Thursday, July 22, 2010

D.C. Day 2

at Adam Good's

The trip rolls on, and I can scratch two more writers off my list. The photo above is from Adam Good's apartment: his next piece in progress. Adam's recent work has been about generating "new potential truths" through improvised remixes of existing texts — a rather fanciful pursuit, but certainly entertaining in practice. His selections for today's reading included shuffled fragments of books by Rod Smith and Rosmarie Waldrop, as well as a book on cognitive science.

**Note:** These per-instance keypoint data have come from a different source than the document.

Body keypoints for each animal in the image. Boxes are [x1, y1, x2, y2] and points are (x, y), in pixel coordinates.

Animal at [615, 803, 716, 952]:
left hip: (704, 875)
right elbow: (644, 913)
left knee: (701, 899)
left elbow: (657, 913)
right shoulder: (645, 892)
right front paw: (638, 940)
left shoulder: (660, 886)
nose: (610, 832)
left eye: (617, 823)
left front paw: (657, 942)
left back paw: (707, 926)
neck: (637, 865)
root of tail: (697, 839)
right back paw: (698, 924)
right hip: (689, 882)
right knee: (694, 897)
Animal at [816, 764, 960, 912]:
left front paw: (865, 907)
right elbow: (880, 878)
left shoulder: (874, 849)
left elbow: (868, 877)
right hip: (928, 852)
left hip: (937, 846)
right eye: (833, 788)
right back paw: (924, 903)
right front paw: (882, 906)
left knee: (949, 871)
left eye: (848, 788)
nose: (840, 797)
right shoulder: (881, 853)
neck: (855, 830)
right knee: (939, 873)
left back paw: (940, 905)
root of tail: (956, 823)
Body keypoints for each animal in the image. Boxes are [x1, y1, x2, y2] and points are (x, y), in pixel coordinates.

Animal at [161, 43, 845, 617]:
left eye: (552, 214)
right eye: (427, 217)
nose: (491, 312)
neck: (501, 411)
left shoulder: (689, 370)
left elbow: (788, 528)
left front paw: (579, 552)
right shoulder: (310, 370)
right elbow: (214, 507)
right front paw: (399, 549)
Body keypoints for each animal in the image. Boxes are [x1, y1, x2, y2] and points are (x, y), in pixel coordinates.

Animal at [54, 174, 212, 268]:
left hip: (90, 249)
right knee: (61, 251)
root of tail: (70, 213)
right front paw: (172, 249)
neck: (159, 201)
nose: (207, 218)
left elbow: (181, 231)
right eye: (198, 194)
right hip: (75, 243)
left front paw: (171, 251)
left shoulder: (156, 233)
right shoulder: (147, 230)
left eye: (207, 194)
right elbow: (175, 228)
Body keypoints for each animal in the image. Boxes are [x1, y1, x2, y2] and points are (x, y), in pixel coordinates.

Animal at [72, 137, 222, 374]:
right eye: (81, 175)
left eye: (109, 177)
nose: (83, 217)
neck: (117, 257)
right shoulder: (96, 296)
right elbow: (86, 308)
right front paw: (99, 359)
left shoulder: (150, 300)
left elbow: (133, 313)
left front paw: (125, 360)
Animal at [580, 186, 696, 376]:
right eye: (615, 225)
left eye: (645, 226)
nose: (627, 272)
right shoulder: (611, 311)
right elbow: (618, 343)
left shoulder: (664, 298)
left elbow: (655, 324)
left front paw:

Adam's apartment is in a neighborhood in the beginning stages of gentrification, but Latin American culture still dominates heavily. Taquerías and bodegas (and many, many liquor stores) line 14th St. in North D.C., and I heard a kid on the street refer to the neighborhood as "the 1-4." We forewent Mexican food, however, in favor of the air conditioning at a thin-crust pizza place. We shared a sausage-and-pepper pie, and it was good.

Adam Good

And my first interview of the day was with Maureen Thorson, a federal customs attorney by day and poet by night. We talked about her recent use of the genre tropes of sea shanties, and I discovered that she's one of the few other people I've met who likes archy and mehitabel. Maureen gave me a beautiful little chap called Epithalamion, which is an erasure of the Spenser poem of the same name (à la Jen Bervin's Nets). I have a pretty serious fascination with the original, so this too was a happy coincidence.

Maureen Thorson

When the work day was done, I had dinner at a Thai restaurant with my uncle and his family. The AFI theater was right around the corner, so I stopped by after to see a newly restored print of Godard's Breathless. Man oh man, is that movie funny. And there were only 15 people in the audience, which added a distinct charm to the occasion. Afterward, I overheard a well-dressed guy saying to his teenage daughter, "Really? You followed the whole thing without subtitles? That's great!"

I have two or three more interviews downtown tomorrow, and at 8:00 p.m. I'll be catching an overnight bus to Athens, Georgia. It'll be my first overnighter, and it should be a good measure of the discomfort level I can expect from the rest of the trip. Fingers crossed, etc.